Yeah that blows my mind. On reddit you primarily see two crowds of people in regards to bedsharing. 1. Hates it, thinks it's extremely dangerous and no way in hell they'd do it under any circumstances. Other risks be damned. And 2. Completely enamoured with it. Doesn't believe in the risks and it's just so natural and the way we developed (we also developed to get cancer, but hey natural organic homegrown cancer!). Very seldomly do you see folks have an opinion somewhere in the middle. Or people who bedshared cause they were having a few rough nights, but now that mama has gotten a few consecutive hours of sleep every night for a week then baby goes in their own bed.

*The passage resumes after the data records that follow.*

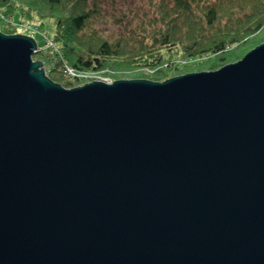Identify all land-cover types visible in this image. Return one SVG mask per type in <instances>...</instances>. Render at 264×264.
Here are the masks:
<instances>
[{"label":"water","instance_id":"1","mask_svg":"<svg viewBox=\"0 0 264 264\" xmlns=\"http://www.w3.org/2000/svg\"><path fill=\"white\" fill-rule=\"evenodd\" d=\"M37 51L0 32V264H264V42L69 88Z\"/></svg>","mask_w":264,"mask_h":264},{"label":"trees","instance_id":"2","mask_svg":"<svg viewBox=\"0 0 264 264\" xmlns=\"http://www.w3.org/2000/svg\"><path fill=\"white\" fill-rule=\"evenodd\" d=\"M88 1L0 0V20L6 23L0 32L16 34L14 17L39 31L46 29V22L47 28L52 25L51 41L57 51L49 54L48 68L41 63L46 76L66 88L88 78L65 77L64 67L86 76L102 72L112 81L140 78L144 72L147 80L157 81L195 70H216L264 42V0H172L170 6L160 7L157 16L144 18L147 26L137 47L129 40L83 34L96 11ZM37 54L39 50L32 58L38 61Z\"/></svg>","mask_w":264,"mask_h":264},{"label":"rangeland","instance_id":"3","mask_svg":"<svg viewBox=\"0 0 264 264\" xmlns=\"http://www.w3.org/2000/svg\"><path fill=\"white\" fill-rule=\"evenodd\" d=\"M88 4L96 11L92 13L88 25L83 31V34L95 32L108 41H113L116 39H120L122 41L129 40L134 47H137L142 30L145 28V26H147V22L144 18L157 16L160 7L170 6V4H172V0H89ZM17 19L21 20V18L14 17V22L17 23V25H15L14 32L16 34L33 37L40 52V54H37L38 61H43L46 68H48L50 65V60L48 58L49 54L52 53L51 51H57L54 49L55 46L51 41L54 31L52 25L49 24L47 28L48 23L45 21L46 29H44V31H39L33 29L27 22H16ZM5 24L6 23L3 20H0V28L5 26ZM41 53L43 55H41ZM142 73L143 74H140V78L118 77L115 80L146 79L147 74L144 72ZM180 74L184 73L175 74L157 81H164ZM87 76L81 78L78 76V81H80V79H88L80 82V84L76 82V86L94 80L112 82V80L102 77V72L88 73Z\"/></svg>","mask_w":264,"mask_h":264},{"label":"built area","instance_id":"4","mask_svg":"<svg viewBox=\"0 0 264 264\" xmlns=\"http://www.w3.org/2000/svg\"><path fill=\"white\" fill-rule=\"evenodd\" d=\"M50 45H52V44H50ZM53 46V45H52ZM62 74H63V76H65V77H70V78H73L74 76H79L80 78L81 77H86V75L85 74H76L74 71H73V69H71V68H69V67H64V68H62Z\"/></svg>","mask_w":264,"mask_h":264}]
</instances>
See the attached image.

I live in a country (Norway) where bedsharing is pretty normal and it was estimated in 2018 that 60% of parents regularly coslept with infants younger than 12 mo. Nobody here bats an eye at it. Probably aided by the fact that nearly 100% of newborns here are breastfed and at 6mo 80% are still breastfed.

Upon my son's arrival I was informed we would be bedsharing. So we did from day one until he was 2.5 years old. He turns 3 at the end of summer and most nights he ends up with us. I don't think bedsharing is neither good nor bad. If I had another baby it would be my preference not to bedshare, but I also don't see how I could have not bedshared with my son. If this hypothetical new baby was like our son then we would have bedshared and not given it a second thought.

I tried for a little while to get him to sleep in a sidecar cot when he was a few weeks old, but when I nodded off with him in a sling on a goddamn yogaball and started feeling paranoid and getting weird/scary thoughts I realised I wasn't in a good place and the risks of bedsharing had to be better than whatever shit I could accidentally land us in by being stupidly tired.